### Task description
Return the records below unchanged, reproducing every line character for character.

### Dataset content
-- Begin --

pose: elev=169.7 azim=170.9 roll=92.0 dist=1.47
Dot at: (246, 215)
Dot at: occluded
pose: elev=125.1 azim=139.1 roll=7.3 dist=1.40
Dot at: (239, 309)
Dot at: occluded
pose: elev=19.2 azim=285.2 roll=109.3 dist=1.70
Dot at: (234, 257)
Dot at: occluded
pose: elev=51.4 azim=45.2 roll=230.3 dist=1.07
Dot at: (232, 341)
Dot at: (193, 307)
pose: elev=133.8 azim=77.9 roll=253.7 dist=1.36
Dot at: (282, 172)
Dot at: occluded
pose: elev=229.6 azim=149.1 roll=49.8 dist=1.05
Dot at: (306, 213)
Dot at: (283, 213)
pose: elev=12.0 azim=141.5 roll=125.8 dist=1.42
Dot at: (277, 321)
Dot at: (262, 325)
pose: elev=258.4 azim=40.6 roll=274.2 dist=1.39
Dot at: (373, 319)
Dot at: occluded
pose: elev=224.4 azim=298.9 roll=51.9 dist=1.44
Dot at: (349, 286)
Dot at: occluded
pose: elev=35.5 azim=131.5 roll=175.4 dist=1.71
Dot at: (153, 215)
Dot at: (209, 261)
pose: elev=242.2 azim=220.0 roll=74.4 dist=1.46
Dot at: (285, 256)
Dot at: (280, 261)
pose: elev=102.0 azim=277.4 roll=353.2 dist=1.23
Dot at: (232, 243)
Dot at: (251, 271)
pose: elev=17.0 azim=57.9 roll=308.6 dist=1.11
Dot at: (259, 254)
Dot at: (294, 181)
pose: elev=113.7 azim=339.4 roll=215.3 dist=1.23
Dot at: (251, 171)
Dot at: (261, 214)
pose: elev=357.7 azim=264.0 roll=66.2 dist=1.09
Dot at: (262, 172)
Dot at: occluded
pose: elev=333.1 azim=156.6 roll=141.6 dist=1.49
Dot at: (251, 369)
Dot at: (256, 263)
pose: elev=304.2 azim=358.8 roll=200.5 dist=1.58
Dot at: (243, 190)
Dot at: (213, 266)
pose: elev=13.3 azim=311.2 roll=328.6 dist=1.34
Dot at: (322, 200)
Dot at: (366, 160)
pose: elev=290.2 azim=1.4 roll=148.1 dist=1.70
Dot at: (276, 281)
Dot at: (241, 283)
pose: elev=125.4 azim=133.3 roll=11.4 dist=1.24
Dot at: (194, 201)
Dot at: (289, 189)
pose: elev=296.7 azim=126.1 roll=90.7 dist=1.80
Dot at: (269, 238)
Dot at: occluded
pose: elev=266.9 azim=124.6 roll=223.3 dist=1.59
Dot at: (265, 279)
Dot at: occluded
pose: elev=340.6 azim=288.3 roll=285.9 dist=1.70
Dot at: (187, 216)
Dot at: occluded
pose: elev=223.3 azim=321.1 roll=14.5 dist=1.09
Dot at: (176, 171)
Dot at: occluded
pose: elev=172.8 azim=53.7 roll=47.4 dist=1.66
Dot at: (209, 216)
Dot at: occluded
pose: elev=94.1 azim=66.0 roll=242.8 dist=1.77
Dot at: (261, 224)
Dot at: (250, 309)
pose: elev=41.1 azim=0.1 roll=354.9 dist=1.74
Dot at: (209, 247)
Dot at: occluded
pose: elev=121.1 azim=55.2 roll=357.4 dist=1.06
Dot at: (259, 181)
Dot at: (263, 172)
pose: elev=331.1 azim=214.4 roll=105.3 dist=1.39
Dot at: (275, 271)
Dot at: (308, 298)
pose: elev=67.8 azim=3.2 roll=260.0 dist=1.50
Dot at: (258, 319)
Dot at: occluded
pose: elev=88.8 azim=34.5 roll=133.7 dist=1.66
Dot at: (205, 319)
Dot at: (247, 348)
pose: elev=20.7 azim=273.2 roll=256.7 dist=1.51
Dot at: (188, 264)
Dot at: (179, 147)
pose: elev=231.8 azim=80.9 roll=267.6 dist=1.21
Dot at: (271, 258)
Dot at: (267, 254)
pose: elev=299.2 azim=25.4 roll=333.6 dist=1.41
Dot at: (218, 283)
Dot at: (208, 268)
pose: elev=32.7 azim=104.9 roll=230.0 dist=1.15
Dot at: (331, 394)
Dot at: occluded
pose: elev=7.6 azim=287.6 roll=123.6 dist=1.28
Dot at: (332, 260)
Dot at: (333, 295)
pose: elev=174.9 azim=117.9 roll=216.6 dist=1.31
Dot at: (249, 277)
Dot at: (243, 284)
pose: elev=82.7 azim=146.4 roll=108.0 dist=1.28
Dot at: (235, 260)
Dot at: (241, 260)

-- End --

### Finished exercise
pose: elev=169.7 azim=170.9 roll=92.0 dist=1.47
Dot at: (246, 215)
Dot at: occluded
pose: elev=125.1 azim=139.1 roll=7.3 dist=1.40
Dot at: (239, 309)
Dot at: occluded
pose: elev=19.2 azim=285.2 roll=109.3 dist=1.70
Dot at: (234, 257)
Dot at: occluded
pose: elev=51.4 azim=45.2 roll=230.3 dist=1.07
Dot at: (232, 341)
Dot at: (193, 307)
pose: elev=133.8 azim=77.9 roll=253.7 dist=1.36
Dot at: (282, 172)
Dot at: occluded
pose: elev=229.6 azim=149.1 roll=49.8 dist=1.05
Dot at: (306, 213)
Dot at: (283, 213)
pose: elev=12.0 azim=141.5 roll=125.8 dist=1.42
Dot at: (277, 321)
Dot at: (262, 325)
pose: elev=258.4 azim=40.6 roll=274.2 dist=1.39
Dot at: (373, 319)
Dot at: occluded
pose: elev=224.4 azim=298.9 roll=51.9 dist=1.44
Dot at: (349, 286)
Dot at: occluded
pose: elev=35.5 azim=131.5 roll=175.4 dist=1.71
Dot at: (153, 215)
Dot at: (209, 261)
pose: elev=242.2 azim=220.0 roll=74.4 dist=1.46
Dot at: (285, 256)
Dot at: (280, 261)
pose: elev=102.0 azim=277.4 roll=353.2 dist=1.23
Dot at: (232, 243)
Dot at: (251, 271)
pose: elev=17.0 azim=57.9 roll=308.6 dist=1.11
Dot at: (259, 254)
Dot at: (294, 181)
pose: elev=113.7 azim=339.4 roll=215.3 dist=1.23
Dot at: (251, 171)
Dot at: (261, 214)
pose: elev=357.7 azim=264.0 roll=66.2 dist=1.09
Dot at: (262, 172)
Dot at: occluded
pose: elev=333.1 azim=156.6 roll=141.6 dist=1.49
Dot at: (251, 369)
Dot at: (256, 263)
pose: elev=304.2 azim=358.8 roll=200.5 dist=1.58
Dot at: (243, 190)
Dot at: (213, 266)
pose: elev=13.3 azim=311.2 roll=328.6 dist=1.34
Dot at: (322, 200)
Dot at: (366, 160)
pose: elev=290.2 azim=1.4 roll=148.1 dist=1.70
Dot at: (276, 281)
Dot at: (241, 283)
pose: elev=125.4 azim=133.3 roll=11.4 dist=1.24
Dot at: (194, 201)
Dot at: (289, 189)
pose: elev=296.7 azim=126.1 roll=90.7 dist=1.80
Dot at: (269, 238)
Dot at: occluded
pose: elev=266.9 azim=124.6 roll=223.3 dist=1.59
Dot at: (265, 279)
Dot at: occluded
pose: elev=340.6 azim=288.3 roll=285.9 dist=1.70
Dot at: (187, 216)
Dot at: occluded
pose: elev=223.3 azim=321.1 roll=14.5 dist=1.09
Dot at: (176, 171)
Dot at: occluded
pose: elev=172.8 azim=53.7 roll=47.4 dist=1.66
Dot at: (209, 216)
Dot at: occluded
pose: elev=94.1 azim=66.0 roll=242.8 dist=1.77
Dot at: (261, 224)
Dot at: (250, 309)
pose: elev=41.1 azim=0.1 roll=354.9 dist=1.74
Dot at: (209, 247)
Dot at: occluded
pose: elev=121.1 azim=55.2 roll=357.4 dist=1.06
Dot at: (259, 181)
Dot at: (263, 172)
pose: elev=331.1 azim=214.4 roll=105.3 dist=1.39
Dot at: (275, 271)
Dot at: (308, 298)
pose: elev=67.8 azim=3.2 roll=260.0 dist=1.50
Dot at: (258, 319)
Dot at: occluded
pose: elev=88.8 azim=34.5 roll=133.7 dist=1.66
Dot at: (205, 319)
Dot at: (247, 348)
pose: elev=20.7 azim=273.2 roll=256.7 dist=1.51
Dot at: (188, 264)
Dot at: (179, 147)
pose: elev=231.8 azim=80.9 roll=267.6 dist=1.21
Dot at: (271, 258)
Dot at: (267, 254)
pose: elev=299.2 azim=25.4 roll=333.6 dist=1.41
Dot at: (218, 283)
Dot at: (208, 268)
pose: elev=32.7 azim=104.9 roll=230.0 dist=1.15
Dot at: (331, 394)
Dot at: occluded
pose: elev=7.6 azim=287.6 roll=123.6 dist=1.28
Dot at: (332, 260)
Dot at: (333, 295)
pose: elev=174.9 azim=117.9 roll=216.6 dist=1.31
Dot at: (249, 277)
Dot at: (243, 284)
pose: elev=82.7 azim=146.4 roll=108.0 dist=1.28
Dot at: (235, 260)
Dot at: (241, 260)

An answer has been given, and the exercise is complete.